Stability relies on Self-Forcing+TSCM: For 30-second videos, segment 6 maintains an AQ of 0.523 vs 0.442 without these techniques. Preventing late-stage collapse is a core advantage.
Inference time saturates: Time per step remains constant after 8 video blocks (Figure 7), whereas full-context methods see continuously rising latency.

Highlights & Insights¶

Compression as Filtering: While compression is usually a compromise to save memory, this work demonstrates that aggressive compression actively filters out error-prone tokens to improve long-range consistency.
Dimension-Specific Compression: Compressing tokens for standard attention and channels for linear attention is a clean engineering insight that addresses the specific bottlenecks of each mechanism.
Decoupled Encoding for Speed: Separating event and action descriptions not only adds control but also saves T5 overhead via caching, a design transferable to other autoregressive tasks.

Limitations & Future Work¶

Minor Quality Regression: 4-step inference achieves a 71× speedup but results in slightly lower AQ/IQ compared to the multi-step original Yume.
Heavy Dependency on Large Models for Data: Relabeling with InternVL3-78B and synthesizing with Wan2.1/2.2 creates a high barrier to entry for reproduction.
Weak Event Evaluation: While text-controlled events are a key feature, the paper lacks quantitative metrics for event trigger accuracy, relying mostly on qualitative figures.
Discrete Control Space: Using keyboard inputs (WASD) is intuitive but lacks the precision of continuous trajectory control systems.

vs.

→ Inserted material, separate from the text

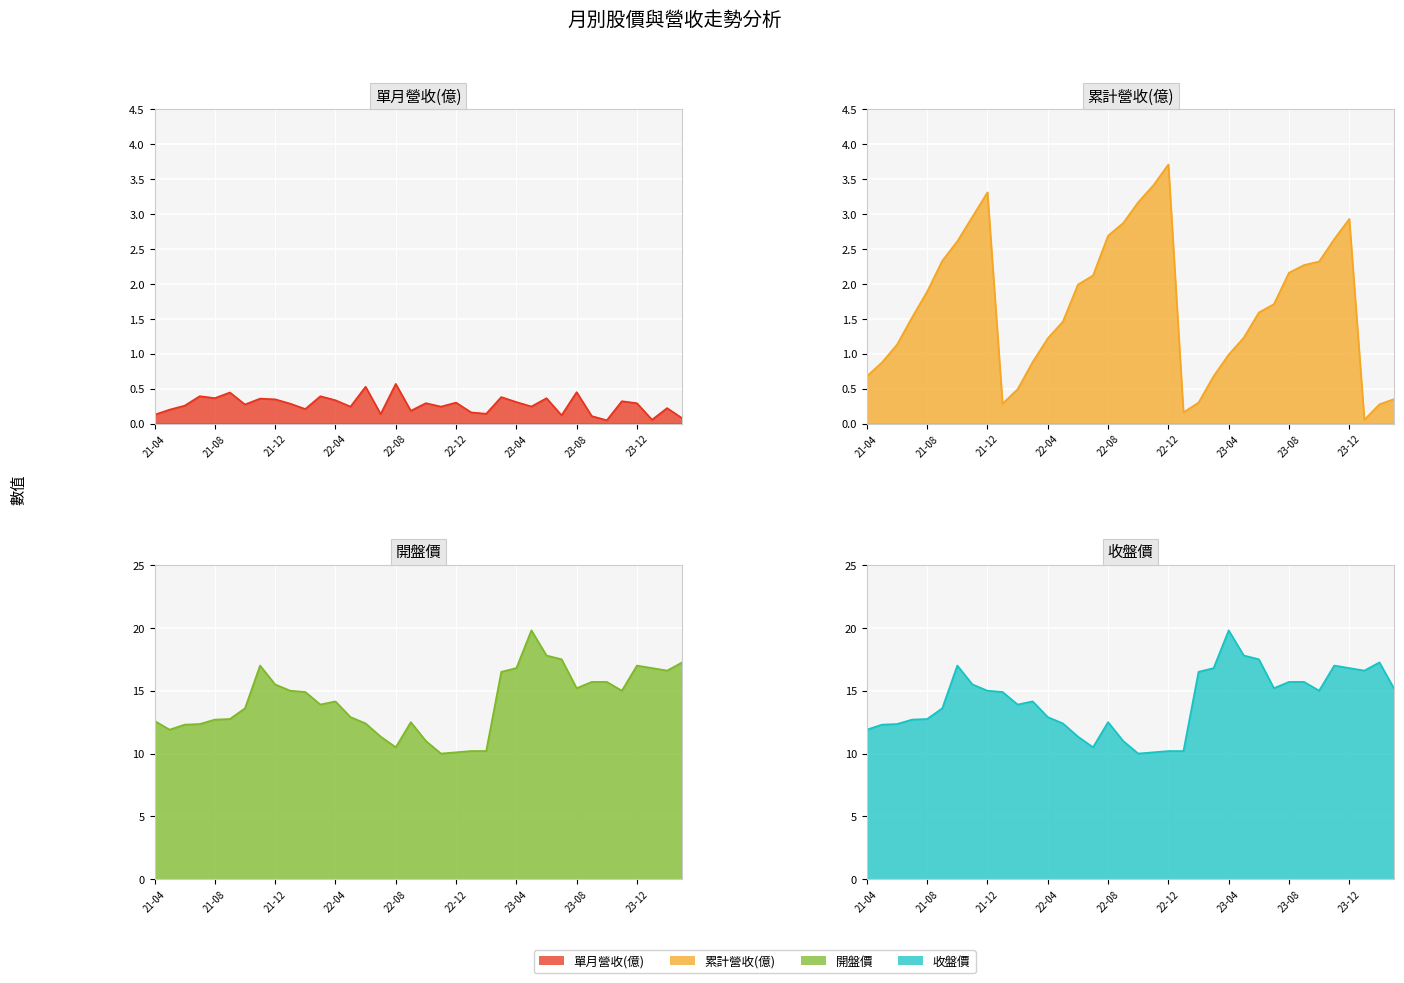

Which label corresponds to the smallest value in the chart?

2023-10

Yume: The original used "near-light, far-heavy" spatial compression, which still scaled with time and only supported keyboard/mouse. Yume1.5 uses TSCM for constant-time inference, Self-Forcing for 71× speedup, and unlocks text events.
vs. Self-Forcing: Standard versions use KV caches; this work replaces them with TSCM to enable longer contexts while utilizing compression as a temporal filter.
vs. WorldMem: Requires precise camera trajectories to find overlapping frames; Yume1.5 is more robust in keyboard-controlled scenarios where trajectories are hard to estimate.
vs. MatrixGame: Primarily trained on game data with poor real-world generalization (IF 0.271); Yume1.5 generalizes to real urban scenes with higher IF and much lower latency.

Rating¶

Novelty: ⭐⭐⭐⭐ The "compression as filtering" perspective and dimension-specific compression are clever, though the overall work combines existing ideas like Self-Forcing and DMD.
Experimental Thoroughness: ⭐⭐⭐⭐ Solid main results and ablation studies, though quantitative evaluation for the text-event feature is missing.
Writing Quality: ⭐⭐⭐⭐ Clear motivation and good correspondence between figures and text.
Value: ⭐⭐⭐⭐⭐ Real-time (12fps) infinite world generation on a single A100 is highly significant for practical interactive applications.